Rules Are for Schmucks: The Truth about the Houston Subpoenas to Christian Pastors
Senator Ted Cruz and the rest of the Christian Right were in an uproar last week over the City of Houston’s subpoenas to several Christian pastors, requiring them to provide copies of sermons and other communications pertaining to pending litigation with the city. Calling them “a subpoena to silence prayers,” Cruz thundered, “The city of Houston has no power—no legal authority—to silence the church.
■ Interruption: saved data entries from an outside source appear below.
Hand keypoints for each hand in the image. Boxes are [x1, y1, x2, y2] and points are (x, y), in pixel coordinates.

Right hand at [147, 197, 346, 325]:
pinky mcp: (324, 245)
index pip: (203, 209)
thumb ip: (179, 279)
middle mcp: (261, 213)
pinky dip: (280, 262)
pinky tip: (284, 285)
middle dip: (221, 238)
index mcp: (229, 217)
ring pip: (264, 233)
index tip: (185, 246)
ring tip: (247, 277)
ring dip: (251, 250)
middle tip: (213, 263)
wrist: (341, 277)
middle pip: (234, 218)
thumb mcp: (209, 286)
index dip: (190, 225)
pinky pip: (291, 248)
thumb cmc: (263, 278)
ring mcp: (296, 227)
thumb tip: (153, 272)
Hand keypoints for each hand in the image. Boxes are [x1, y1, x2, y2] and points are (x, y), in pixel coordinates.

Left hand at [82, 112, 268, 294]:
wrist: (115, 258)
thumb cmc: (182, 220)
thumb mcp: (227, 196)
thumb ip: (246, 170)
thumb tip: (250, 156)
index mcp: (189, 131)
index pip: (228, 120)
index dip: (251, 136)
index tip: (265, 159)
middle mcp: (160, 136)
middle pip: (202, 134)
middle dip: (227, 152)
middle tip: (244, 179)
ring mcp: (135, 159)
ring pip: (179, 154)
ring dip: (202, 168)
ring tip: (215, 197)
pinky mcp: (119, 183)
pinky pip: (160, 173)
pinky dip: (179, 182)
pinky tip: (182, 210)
Caesar has no jurisdiction over the pulpit.” The trade association for Christian broadcasters calls the subpoena an “inquisition,” the head of the Family Research Council calls it a “Soviet-style crackdown on area churches,” and even the head of the liberal Interfaith Alliance calls it “profoundly disturbing.”
Here’s what’s really going on.
Last May, the Houston City Council passed an equal rights ordinance, consolidating existing city bans on discrimination based on sex, race, age, religion and other categories and increasing protections for gay and transgender residents. Unfortunately, religious institutions are exempt from most of its provisions, but that doesn’t mean they’re not bitterly opposed to it. A coalition called “No Unequal Rights” spearheaded by local church groups like the Baptist Ministers Association of Houston formed to petition the ordinance to referendum.
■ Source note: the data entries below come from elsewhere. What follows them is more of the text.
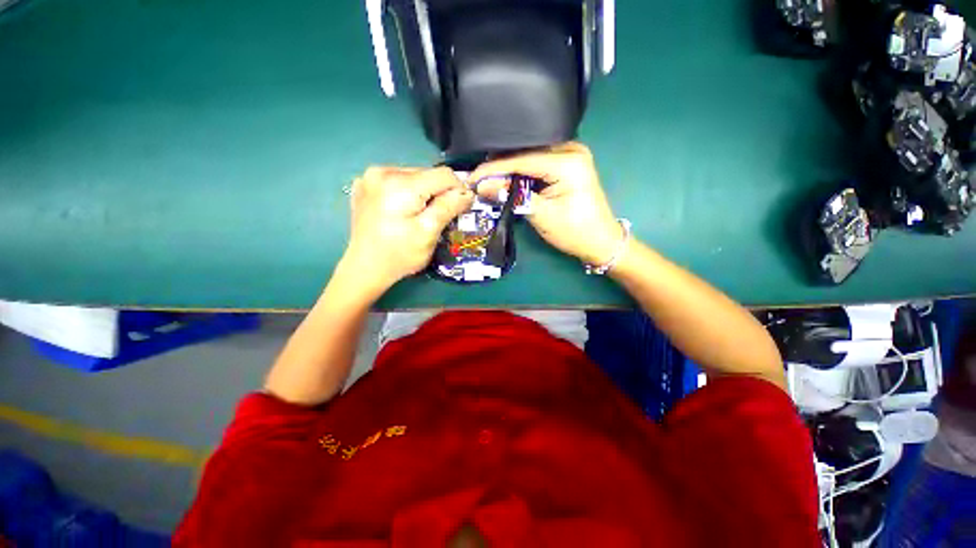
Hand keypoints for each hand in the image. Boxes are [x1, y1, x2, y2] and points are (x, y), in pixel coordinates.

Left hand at [341, 166, 473, 294]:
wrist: (364, 268)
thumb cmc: (399, 255)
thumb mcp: (429, 233)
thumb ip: (449, 207)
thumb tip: (468, 192)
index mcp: (401, 184)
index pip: (444, 174)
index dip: (458, 190)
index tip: (459, 209)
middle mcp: (383, 172)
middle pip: (427, 174)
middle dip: (438, 193)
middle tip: (436, 217)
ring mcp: (370, 177)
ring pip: (413, 176)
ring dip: (423, 193)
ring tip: (418, 216)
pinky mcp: (364, 185)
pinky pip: (396, 181)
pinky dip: (406, 193)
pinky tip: (400, 211)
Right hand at [470, 142, 622, 265]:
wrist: (601, 241)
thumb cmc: (575, 232)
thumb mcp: (542, 215)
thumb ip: (512, 196)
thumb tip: (483, 186)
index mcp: (567, 161)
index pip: (522, 160)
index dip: (494, 169)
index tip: (472, 177)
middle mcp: (570, 149)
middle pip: (526, 153)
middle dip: (500, 167)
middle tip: (478, 179)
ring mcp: (571, 154)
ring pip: (531, 156)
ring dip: (510, 169)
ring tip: (488, 179)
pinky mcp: (569, 163)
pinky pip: (539, 162)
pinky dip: (523, 171)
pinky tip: (508, 178)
In July, the pro-discrimination lobby submitted over 50,000 signatures to put the repeal of the ordinance on the ballot, which seemed like a lot when only 17,269 were needed. But upon closer examination, many of the signatures were invalid, and many of the signature collectors were not properly-qualified Houston residents–the city has this quaint idea that only people who are registered to vote in Houston ought to be involved in deciding what Houston’s laws will be. More than two-thirds of the signatures were thrown out, so the referendum will not be appearing on the ballot this fall.
[Pop trivia quiz: Which prominent American politician first won office by invalidating the nominating petitions of every one of his or her primary opponents? First commenter with the correct answer gets bragging rights for a week.]
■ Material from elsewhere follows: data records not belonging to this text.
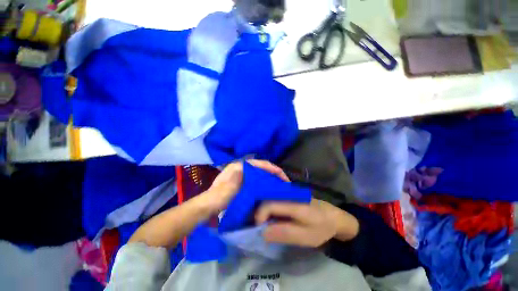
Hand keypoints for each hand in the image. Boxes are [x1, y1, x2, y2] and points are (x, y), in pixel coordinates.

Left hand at [203, 160, 289, 212]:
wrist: (208, 206)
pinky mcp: (242, 181)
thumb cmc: (217, 197)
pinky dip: (264, 181)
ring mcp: (242, 174)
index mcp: (238, 166)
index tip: (283, 176)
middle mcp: (241, 167)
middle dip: (273, 172)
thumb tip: (247, 167)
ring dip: (269, 176)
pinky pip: (256, 179)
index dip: (272, 168)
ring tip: (279, 184)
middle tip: (283, 181)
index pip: (259, 164)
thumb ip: (236, 179)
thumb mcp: (226, 189)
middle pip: (261, 167)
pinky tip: (268, 188)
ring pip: (259, 172)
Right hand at [255, 199, 359, 246]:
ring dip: (264, 213)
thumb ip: (283, 233)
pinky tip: (273, 218)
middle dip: (260, 215)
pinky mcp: (289, 196)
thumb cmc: (321, 227)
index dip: (259, 217)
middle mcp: (287, 195)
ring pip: (269, 200)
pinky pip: (275, 201)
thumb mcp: (305, 236)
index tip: (259, 230)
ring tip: (265, 225)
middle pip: (266, 201)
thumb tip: (262, 233)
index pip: (268, 205)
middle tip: (261, 230)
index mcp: (291, 203)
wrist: (334, 216)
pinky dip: (270, 210)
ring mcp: (288, 194)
As expected, the pro-discrimination forces didn’t like this result, so they brought a lawsuit. The City of Houston didn’t sue anybody—the people challenging the law started the fight. Once it found itself hauled into court, though, the City of Houston “lawyered up.” Naturally, one of the first things its lawyers wanted to do was to learn more about how these signatures were in fact collected, a central element of the case. Hence, the now-famous subpoena.
Is it true, as Sen. Cruz puts it, that “Caesar has no jurisdiction over the pulpit?” Of course it isn’t. Take an easy example, starting at the top: the crime of treason, defined as giving aid and comfort to enemies of the United States. We are currently at war with the Islamic State, a war we’d better win. It is entirely possible that sermons at some American Muslim mosques are treasonous – encouraging the financing and recruitment of fighters for our enemy, or even sabotage here at home. If the government has grounds to suspect such activity, should it be OK to subpoena those sermons? It better be!
Legal scholar Eugene Volokh posits another example. Suppose a church fires a clerical employee after she becomes pregnant. If there’s a record of sermons in that church indicating some bizarre biblical view that mothers should stay at home, should it be possible for the woman to subpoena those sermons in connection with her wrongful discharge complaint? Of course it should.
In Houston, it’s entirely plausible that sermons instructed petition distributors, consciously or otherwise, to do things contrary to law in gathering their names. After all, if it’s God who wants to crush equal rights for gays, why should bureaucratic red tape be allowed to bar the way? It’s hard to imagine anything more relevant to the case at hand than the instructions and encouragement that were given to signature collectors—exactly what the pastors are now trying to hide.
It is true that the lawyer who drafted the subpoena played the typical lawyer’s game of killing ants with a sledgehammer, demanding communications not only about the petition drive but anything the pastors may have said about the mayor herself. This is what lawyers do—they try to win cases by casting their nets as broadly as possible. I’ll bet my last nickel that the lawyers for the pastors have demanded, or will demand if they haven’t yet, every shred of communication pertaining even remotely to the process by which the decision was made to invalidate two-thirds of the petition signatures—all of which they should be entitled to receive.
There’s a time-honored procedure in the law relating to litigation discovery for challenging over-broad document requests that have nothing to do with the matter at hand. It is typically a straightforward matter to negotiate an arrangement between the attorneys to hone down the information demands on both sides to the truly relevant items. Normally neither side wants to be in the position of antagonizing the judge with indefensibly irrelevant demands, thus started their case off on the wrong foot.
Nevertheless, the mayor of Houston gave up the fight almost immediately, announcing on Friday that the subpoenas would be changed to withdraw the demand for sermons. But as typically happens with gutless appeasement, the opposition is simply emboldened. Now they say that the subpoenas “must be rescinded entirely,” and that every single communication authored by a man of the cloth has to be exempt from the civil discovery process. So it’s OK for the pro-discrimination Christians who sued the city to throw a punch, but not to take one.
Why? Because rules are for schmucks. God experts do what they want.